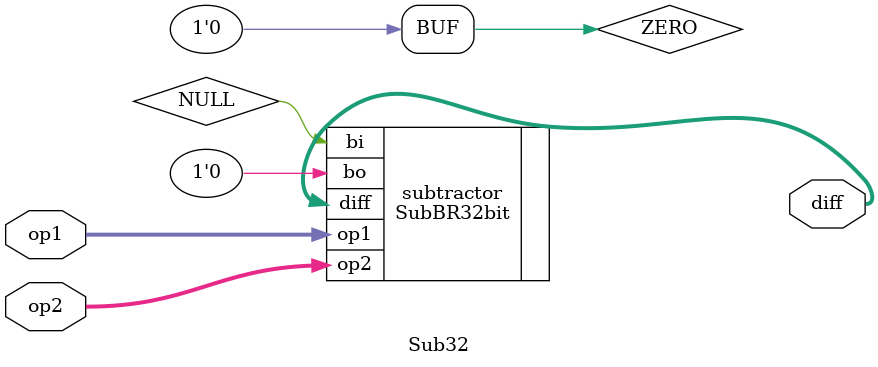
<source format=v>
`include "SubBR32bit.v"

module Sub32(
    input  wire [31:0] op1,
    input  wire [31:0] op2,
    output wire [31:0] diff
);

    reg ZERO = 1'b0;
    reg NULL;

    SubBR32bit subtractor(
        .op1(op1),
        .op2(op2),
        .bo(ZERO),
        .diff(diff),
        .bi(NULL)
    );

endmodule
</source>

---

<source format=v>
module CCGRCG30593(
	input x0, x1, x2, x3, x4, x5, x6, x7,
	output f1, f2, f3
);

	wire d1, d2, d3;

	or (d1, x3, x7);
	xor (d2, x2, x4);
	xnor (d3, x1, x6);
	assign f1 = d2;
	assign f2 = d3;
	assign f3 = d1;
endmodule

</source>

* _Task item_
Where does the word "wire" occur in the data? Copy every line that has it.

* _Answer space_
    input  wire [31:0] op1,
    input  wire [31:0] op2,
    output wire [31:0] diff
	wire d1, d2, d3;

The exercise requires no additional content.